Having previously completed the Deep Learning Specialization, I came to this course with the intention of completing the whole NLP specialization, rather than because I was especially interested in the content of this first course from that specialization.

The Deep Learning Specialization sets a high standard of teaching quality and I have to say I found this course is not quite to the same standard. It's pretty good but not as good. The instructors are very knowledgeable, they make the effort to explain each topic clearly and they do a pretty good job of that.

What I felt could be improved is providing context of where each topic fits into the broader picture of both the theory and current practice of NLP. I was often left feeling, why are we spending time on this particular topic? Is this technique used in current practice or is it just of didactic or historical interest? Great teachers always have the broader context in mind and make sure that students see how everything fits into the bigger picture and why it is worth studying.

Although techniques were clearly explained, I felt that the underlying concepts were sometimes less well explained. An example is vector representations of words: we were shown the use of vector arithmetic to find analogies, but without much in the way of explanation of how this is possible. To me, this was the wrong way around: it makes more sense to me to first build an understanding of the representations, then introduce the remarkable result that these representations allow finding analogies.

In this course, sentences are represented as a "bag of words". This is processing natural language in the way a food processor processes food: chopping it up into a word soup. Since one of the most fundamental aspects of language is its structure, this might seem a hopeless approach. However it gives surprisingly good results for some simple tasks such as classifying tweets as having positive or negative sentiment. If you've done course 5 of the Deep Learning Specialization (Sequence Models), this will feel like a step backwards. There's no deep learning in this course. But I signed up for the course knowing that, so I can't criticise it on that basis. I'm taking the view that this course lays the foundations for more advanced and current topics in the subsequent courses in the specialization and I look forward to getting onto those.

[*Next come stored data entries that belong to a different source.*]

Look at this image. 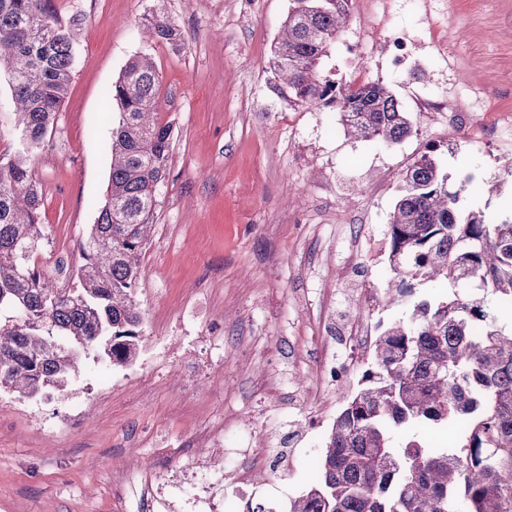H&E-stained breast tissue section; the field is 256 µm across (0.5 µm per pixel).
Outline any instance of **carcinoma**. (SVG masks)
Instances as JSON below:
<instances>
[{
    "instance_id": "1",
    "label": "carcinoma",
    "mask_w": 512,
    "mask_h": 512,
    "mask_svg": "<svg viewBox=\"0 0 512 512\" xmlns=\"http://www.w3.org/2000/svg\"><path fill=\"white\" fill-rule=\"evenodd\" d=\"M272 49L275 90L298 107L331 106L349 136L398 143L408 113L378 80L337 86L320 71L336 46L351 0H292ZM149 35L181 40L163 13ZM73 28L50 0H0V71L11 80L22 148L0 158V390L19 398L64 391L94 350L114 367L139 358L142 315L134 296L170 157L172 128L157 117L159 76L135 56L104 93L117 109L107 194L81 244L79 287L60 288L30 260L40 251V184L30 165L45 146L75 69ZM433 151L402 176L388 227L393 273L385 298L411 297L413 282L452 292L413 305L407 321L376 336L371 364L333 419L318 481L288 512H512V328L472 283L512 307V216L465 211L472 180L449 185ZM447 429L448 447L416 436L396 447L391 431Z\"/></svg>"
}]
</instances>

The labs and assignments generally work smoothly. There are a few inconsistencies and a couple of the hints were a bit misleading but generally OK. It's a bit paint-by-numbers though, filling in bits of code within functions rather than working out for yourself how to structure the code.

By Kaiquan M

Jan 22, 2022

This "Natural Language Processing with Classification and Vector Spaces" course covers: - Logistic regression - Laplacian smoothing, log likelihood, naive bayes models to predict sentiment of tweets - Euclidean distance, cosine similarity between word vectors to understand relationship between sets of text, and Principal Component Analysis - Language translation using rotation matrices, k-nearest neighbours and locality sensitive hashing The course has weekly lecture videos and has a summary reading after almost every video, which was especially helpful when trying to understand the concepts discussed in a video as a whole. There are also shorter labs to familiarise you with NLP concepts before the weekly graded programming assignment. Be sure to walk through and understand how the functions in utils_%.py accompanying each lab work. Similarly, walk through the functions in utils_%.py and how unit test cases are prepared in unittest.py accompanying each assignment. A good part of this course has been that the course team periodically releases new versions of the labs and assignments containing fixes or new approaches. Therefore bugs discovered by users in your assignment 3 months ago could already be fixed by the time you work on your assignment. The downside to the course is that the discussion forums were not actively monitored. Therefore there are some questions I have on certain concepts which were not answered by the time I completed the course.